The very small amount of land planted with GM in the EU reflects a persistent reluctance among farmers to use GM crops. This in turn derives in part from an awareness that Europe’s consumers are still unconvinced of the merits of genetically modified crops. An EU-wide opinion poll survey carried out by Eurobarometer and published by the European Commission in 2001 found that 70.9% of respondents did not want GM food. National surveys since then have shown 75% of Portuguese against the sale of genetically modified organisms in 2006, 79% of Germans against GM food in 2005 and 60% of British people saying they want to avoid GM foods in 2004.

While EU farmers are not keen to buy and plant GM seeds, it is harder to gauge the attitude to imports of GM crops for animal feed because there is no separation made in import figures for GM and non-GM feedstuffs. On the one hand, only a small number of GM varieties (12) have been approved for sale in the EU. But Friends of the Earth UK estimates that up to 60% of all the Union’s soya imports, around 1.5 million tonnes in 2005, could have contained GM material given the share of planting in biotech varieties and the lack of segregation.
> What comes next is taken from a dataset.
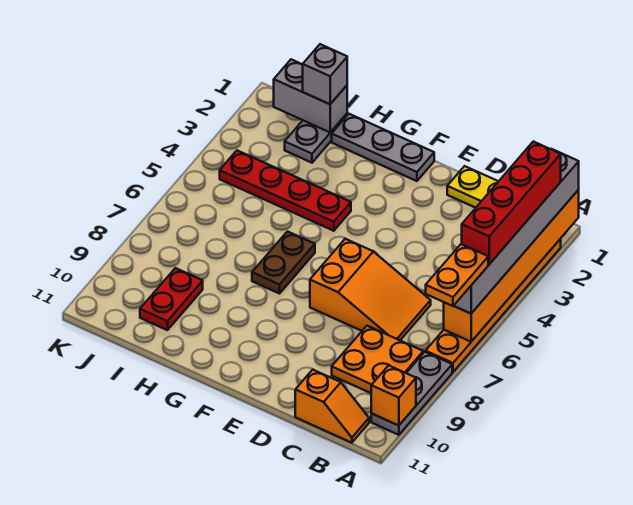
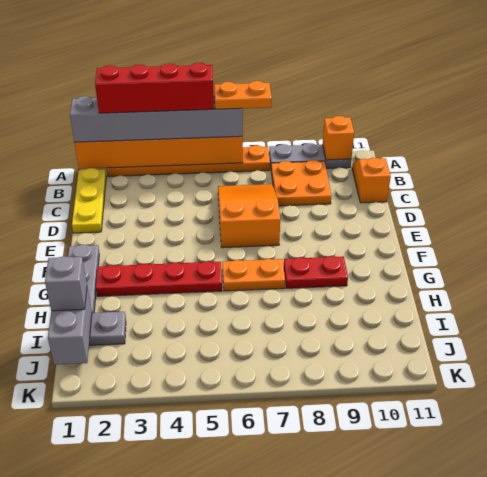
red plate G4:J4 level 1 -> red plate G2:G5 level 1
brown plate G6:G7 level 1 -> orange plate G6:G7 level 1
red plate I9:I10 level 1 -> red plate G8:G9 level 1

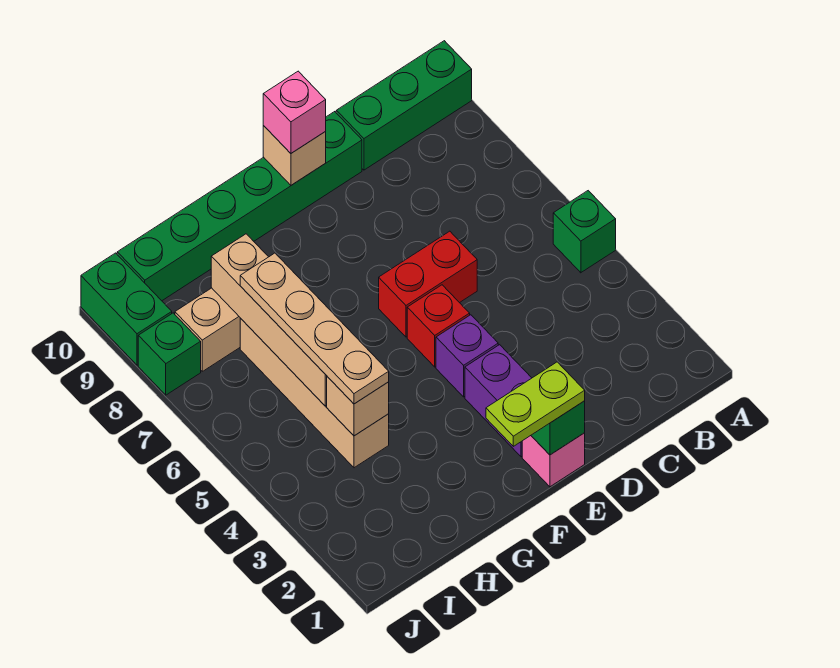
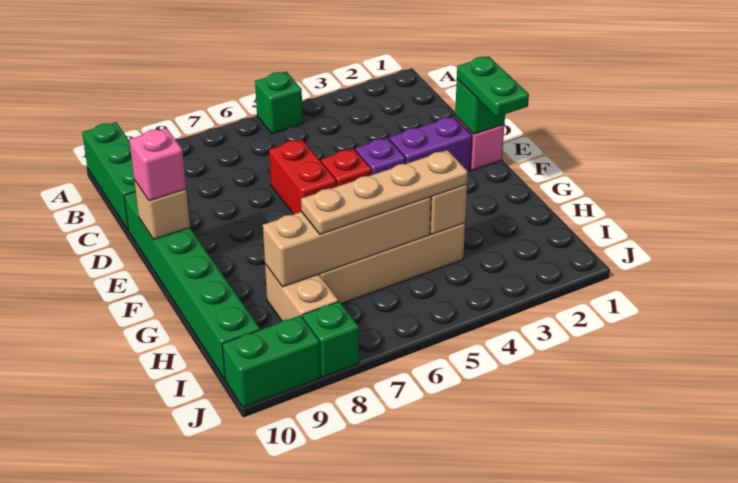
lime plate E1:F1 level 3 -> green plate E1:F1 level 3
There have been a series of attempts to clarify the legal situation and the approvals procedure for GMs. These have included the adoption of labelling rules and a definition of the threshold (0.09%) of the amount of GM material which can be accidentally present in food and feedstuffs being sold as GM-free. But the approvals process remains slow and often dogged by uncertainty with a vote among member states following a safety evaluation by the European Food Safety Authority of a product being put forward for approval. These votes are often inconclusive and a decision has to be passed back to the European Commission. Adeline Farrelly, EuropaBio communication director, says that the current system is "not workable" for industry and could get even worse, depending on how the EU institutions interpret a call from environment ministers during the 2005 Luxembourg presidency to take more account of opposition to approvals.

The discovery in the EU of imports of rice containing an unauthorised GM strain will only have contributed to boosting consumer uncertainty about the reliability of the approvals procedure and safeguards for preventing unapproved GM varieties onto the market. The prospects for any large-scale uptake of GM crops by EU farmers look very limited indeed.

The first genetically modified plant varieties began to be widely planted back in 1996 but ten years later the EU is still an area where farmers and consumers are generally unenthusiastic, if not outright hostile, towards this technology.